Since 2005, 99 rural hospitals have closed permanently in the U.S., according to a University of North Carolina project. Brock Slabach, a spokesperson for the National Rural Health Association, a nonprofit industry group, said rural hospitals that close tend to be in areas that are poorer and have higher unemployment.
Experts who track cyberattacks on health care said they believed Spring Valley is the first hospital to cite a cyberattack as a reason it closed.
“There are countless examples of small businesses that have gone bankrupt following ransomware attacks as they were unable to restore their systems or afford to pay to get back up and running,” Errol Weiss, the chief security officer for Health-ISAC, a nonprofit group that shares cyberthreat information with hospitals, said in an email. “It’s tragic that we can now count a hospital in this statistic.”
SMP owns one other hospital in the nearby town of Peru. It suspended operations in January.

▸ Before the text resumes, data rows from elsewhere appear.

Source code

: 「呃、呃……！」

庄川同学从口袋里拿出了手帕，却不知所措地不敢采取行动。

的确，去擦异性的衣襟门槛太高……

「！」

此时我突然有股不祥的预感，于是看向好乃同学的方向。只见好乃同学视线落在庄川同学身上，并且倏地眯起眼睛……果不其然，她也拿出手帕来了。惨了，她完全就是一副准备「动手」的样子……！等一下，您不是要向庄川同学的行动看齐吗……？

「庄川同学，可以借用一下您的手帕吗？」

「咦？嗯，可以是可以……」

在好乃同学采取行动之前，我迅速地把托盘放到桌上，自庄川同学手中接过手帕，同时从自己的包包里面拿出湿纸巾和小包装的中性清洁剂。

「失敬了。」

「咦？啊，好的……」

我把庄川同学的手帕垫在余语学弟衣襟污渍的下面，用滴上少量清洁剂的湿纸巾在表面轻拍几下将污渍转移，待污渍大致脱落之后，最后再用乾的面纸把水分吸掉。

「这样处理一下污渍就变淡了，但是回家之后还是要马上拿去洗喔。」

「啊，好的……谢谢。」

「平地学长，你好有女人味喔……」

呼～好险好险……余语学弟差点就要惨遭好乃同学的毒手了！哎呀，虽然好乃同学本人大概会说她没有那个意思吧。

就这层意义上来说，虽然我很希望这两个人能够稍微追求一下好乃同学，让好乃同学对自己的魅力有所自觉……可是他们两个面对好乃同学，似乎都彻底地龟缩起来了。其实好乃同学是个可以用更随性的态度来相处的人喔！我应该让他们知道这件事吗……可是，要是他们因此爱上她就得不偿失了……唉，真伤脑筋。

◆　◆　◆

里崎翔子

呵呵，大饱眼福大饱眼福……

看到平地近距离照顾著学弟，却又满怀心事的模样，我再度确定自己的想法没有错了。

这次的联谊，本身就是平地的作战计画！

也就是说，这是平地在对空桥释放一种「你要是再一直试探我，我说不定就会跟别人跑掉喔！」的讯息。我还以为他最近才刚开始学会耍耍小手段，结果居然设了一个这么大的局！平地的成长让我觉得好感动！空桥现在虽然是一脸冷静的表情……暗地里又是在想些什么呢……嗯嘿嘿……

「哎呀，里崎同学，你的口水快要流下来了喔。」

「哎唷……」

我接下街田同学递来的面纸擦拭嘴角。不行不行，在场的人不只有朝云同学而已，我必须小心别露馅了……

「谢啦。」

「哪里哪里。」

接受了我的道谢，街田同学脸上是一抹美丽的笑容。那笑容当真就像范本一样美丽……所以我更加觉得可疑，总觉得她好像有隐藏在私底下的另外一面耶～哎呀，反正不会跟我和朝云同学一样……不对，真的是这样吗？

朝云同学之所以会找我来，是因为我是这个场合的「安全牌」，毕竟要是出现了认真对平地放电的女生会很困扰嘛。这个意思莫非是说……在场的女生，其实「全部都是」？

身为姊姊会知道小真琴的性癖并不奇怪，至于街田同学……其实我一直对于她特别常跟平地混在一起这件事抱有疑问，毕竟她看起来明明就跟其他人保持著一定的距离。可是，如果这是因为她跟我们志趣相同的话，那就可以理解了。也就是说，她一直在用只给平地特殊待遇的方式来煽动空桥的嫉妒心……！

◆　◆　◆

Another Midwestern Catholic health care organization, OSF, has entered into an agreement to buy and restart service at the Peru hospital, though that won’t take effect for the foreseeable future.
“OSF is working to accomplish this as quickly as possible, because we know what access to good health care means to the Peru community and surrounding area,” OSF media relations coordinator Shelli Dankoff said in an email. However, there is “no specific time table” for when care will resume, she said.
In the meantime, residents will have to deal with much longer commutes for emergency room and obstetrics services.